Insight that the hand-eye deviation is implicitly encoded: Solving geometry from runtime data (image pairs + executed actions) rather than external targets makes it suitable for arbitrary hardware assemblies.

Limitations & Future Work¶

Reliance on static image pairs: The authors admit this limits handling highly dynamic environments. Future work aims for temporal alignment and more efficient online calibration to reduce latency.
Absolute success rates remain relatively low (⚠️ average success across 4 tasks in the shared LMM table was only 15.5–15.8%, with long-horizon Task-PD at 3%). These numbers primarily show relative gains from EgoRoC. Absolute values may relate to task difficulty and baseline capabilities; success rates across different tables (e.g., 72% for Task-L in ablation) use different criteria and are not directly comparable.
Missing task-specific numerical tables for main comparisons: Fig. 4/5 lack precise numerical tables, making it difficult to align specific improvement magnitudes during reproduction.
Heavy target image rendering chain: The pre-rendering workflow involving VGGT point maps and pix2pix-turbo inpainting (distilled from Gemini) is complex, and its robustness or failure modes are not extensively discussed.

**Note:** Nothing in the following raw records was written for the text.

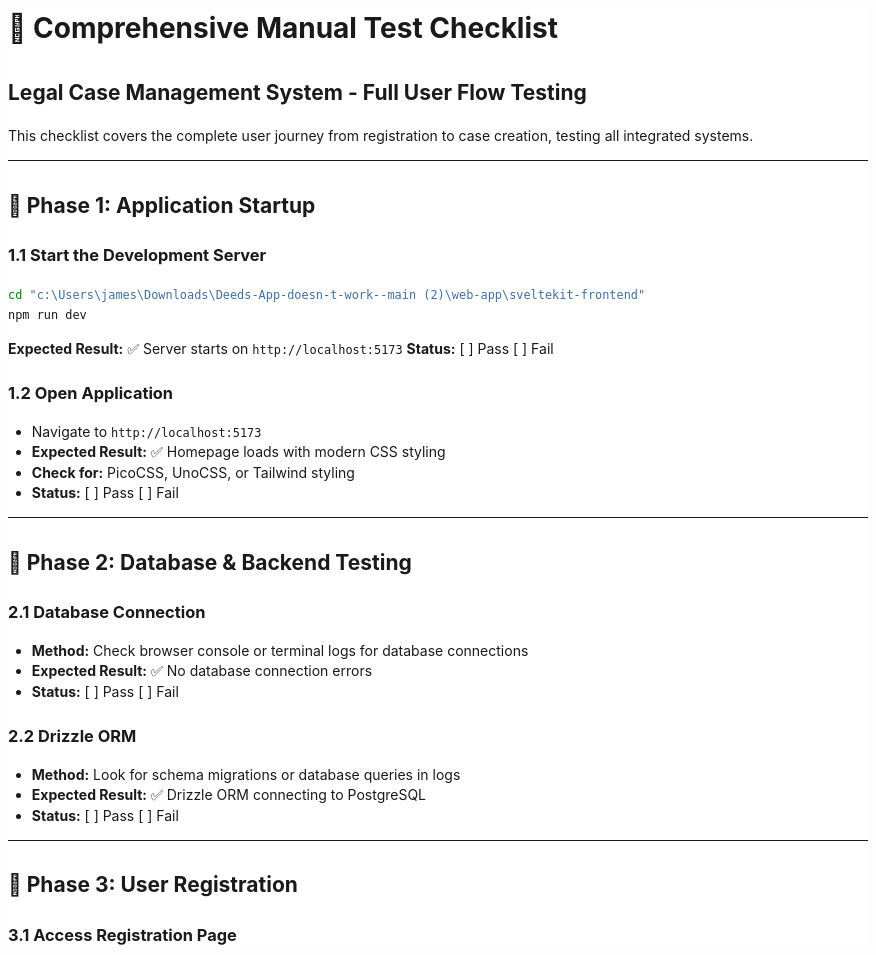 # 🔬 Comprehensive Manual Test Checklist

## Legal Case Management System - Full User Flow Testing

This checklist covers the complete user journey from registration to case creation, testing all integrated systems.

---

## 🚀 **Phase 1: Application Startup**

### 1.1 Start the Development Server

```bash
cd "c:\Users\james\Downloads\Deeds-App-doesn-t-work--main (2)\web-app\sveltekit-frontend"
npm run dev
```

**Expected Result:** ✅ Server starts on `http://localhost:5173`
**Status:** [ ] Pass [ ] Fail

### 1.2 Open Application

- Navigate to `http://localhost:5173`
- **Expected Result:** ✅ Homepage loads with modern CSS styling
- **Check for:** PicoCSS, UnoCSS, or Tailwind styling
- **Status:** [ ] Pass [ ] Fail

---

## 🐘 **Phase 2: Database & Backend Testing**

### 2.1 Database Connection

- **Method:** Check browser console or terminal logs for database connections
- **Expected Result:** ✅ No database connection errors
- **Status:** [ ] Pass [ ] Fail

### 2.2 Drizzle ORM

- **Method:** Look for schema migrations or database queries in logs
- **Expected Result:** ✅ Drizzle ORM connecting to PostgreSQL
- **Status:** [ ] Pass [ ] Fail

---

## 📝 **Phase 3: User Registration**

### 3.1 Access Registration Page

vs End-to-end VLA (OpenVLA / RT-2 / π0): These entangle perception and control, requiring full episodes per task (RT-2 560K, OpenVLA 970K). EgoRoC pulls alignment upstream, uses only static image pairs, and adds an enhancement without replacing the policy.
vs Classic Hand-eye Calibration (Tsai–Lenz / Horaud): Classic methods solving \(AX=XB\) require controlled environments and tools, failing if the camera moves relative to the base. DHCM performs online calibration from egocentric wrist images without CAD or markers, outperforming Tsai–Lenz in full training experiments.
vs Learning-based Calibration: Prior learning methods often rely on third-person views and measurement tools. This work fuses correspondence cues with executed actions into compact calibration descriptors using only egocentric views, supporting hardware-agnostic deployment.

Rating¶

Novelty: ⭐⭐⭐⭐⭐ Decoupling "visual alignment" as a plug-and-play primitive + 4-point encoding + diffusion for online hand-eye calibration are both highly innovative.
Experimental Thoroughness: ⭐⭐⭐⭐ Broad coverage across 5 VLA backbones, Sim/Real, and short/long-horizon tasks with solid ablation. However, lacks numerical tables for main results and absolute success rates are low.
Writing Quality: ⭐⭐⭐⭐ Motivation and modules are clear. Fig. 1/2 convey the "decoupling" idea effectively. Some metric criteria require careful reading.
Value: ⭐⭐⭐⭐⭐ Plug-and-play, no downstream modification, and data efficiency provide strong practical value for real-world robot deployment.